__Task objective__:
Read through the listing below and copy each line in which the word "start" occurs.

__Input__:

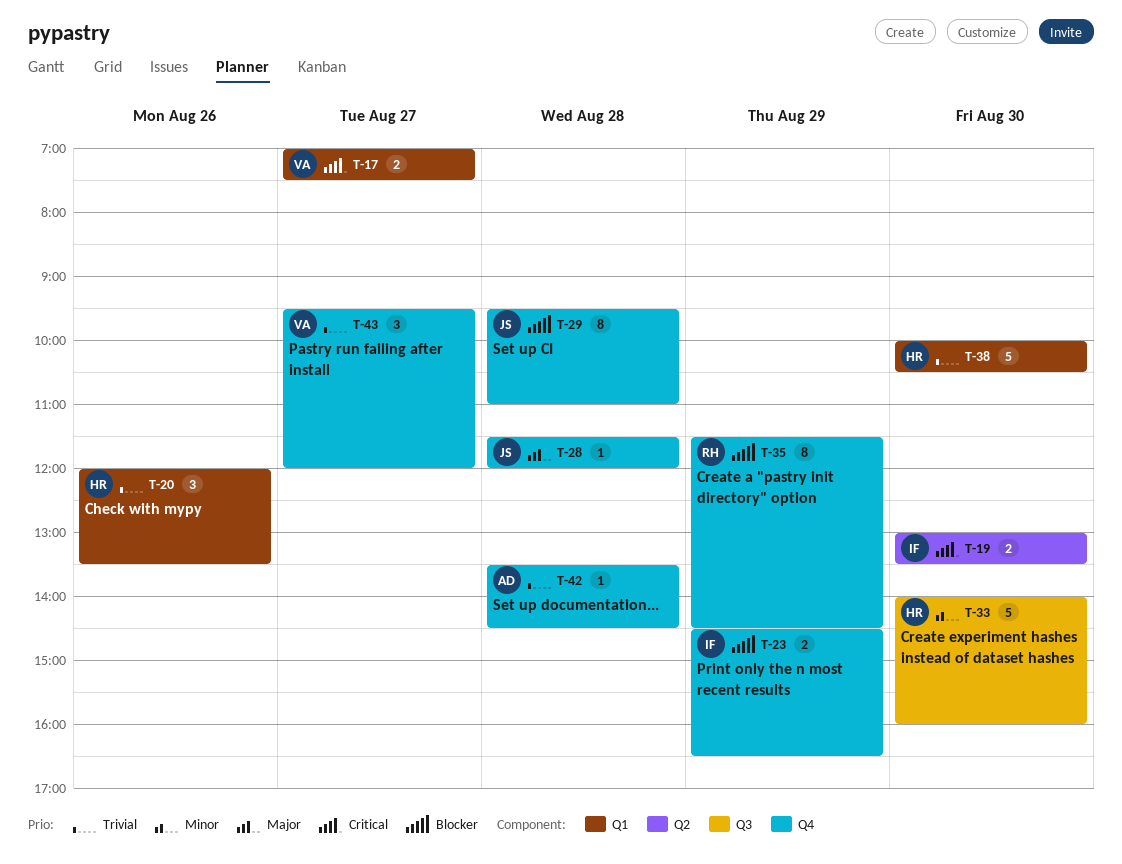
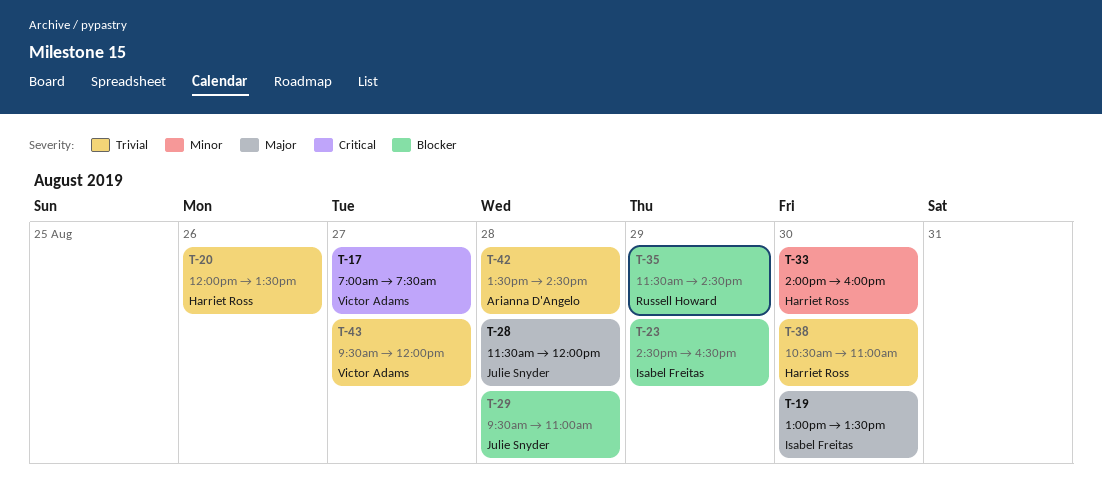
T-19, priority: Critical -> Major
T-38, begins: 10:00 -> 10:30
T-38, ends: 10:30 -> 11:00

--

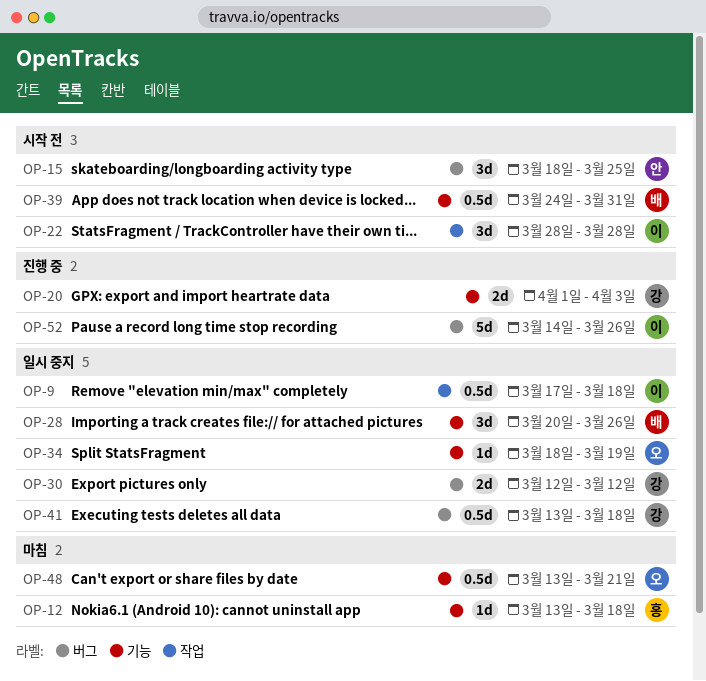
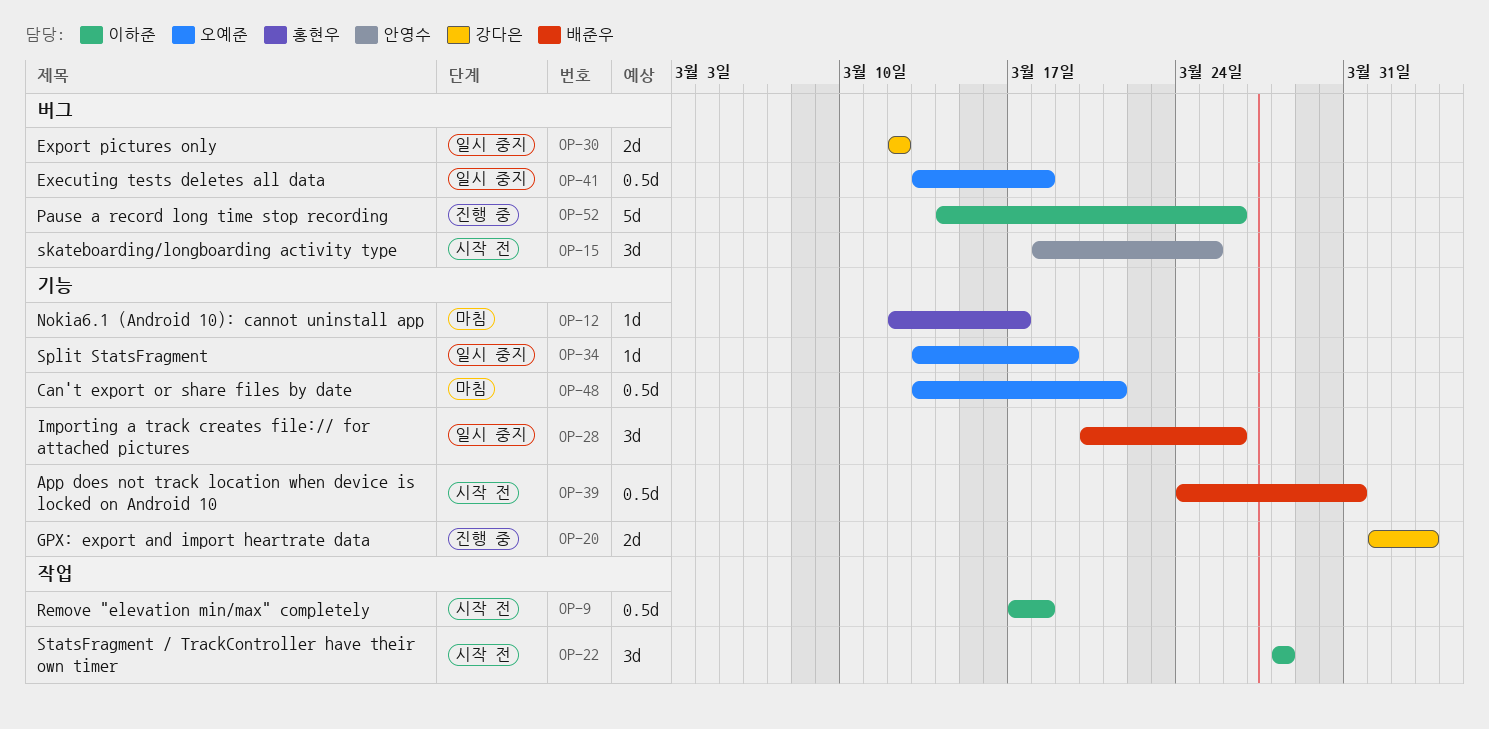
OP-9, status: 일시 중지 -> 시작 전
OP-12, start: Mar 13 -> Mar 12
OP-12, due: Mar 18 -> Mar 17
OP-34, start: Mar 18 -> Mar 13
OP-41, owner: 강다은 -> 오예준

__Solution to this problem__:
OP-12, start: Mar 13 -> Mar 12
OP-34, start: Mar 18 -> Mar 13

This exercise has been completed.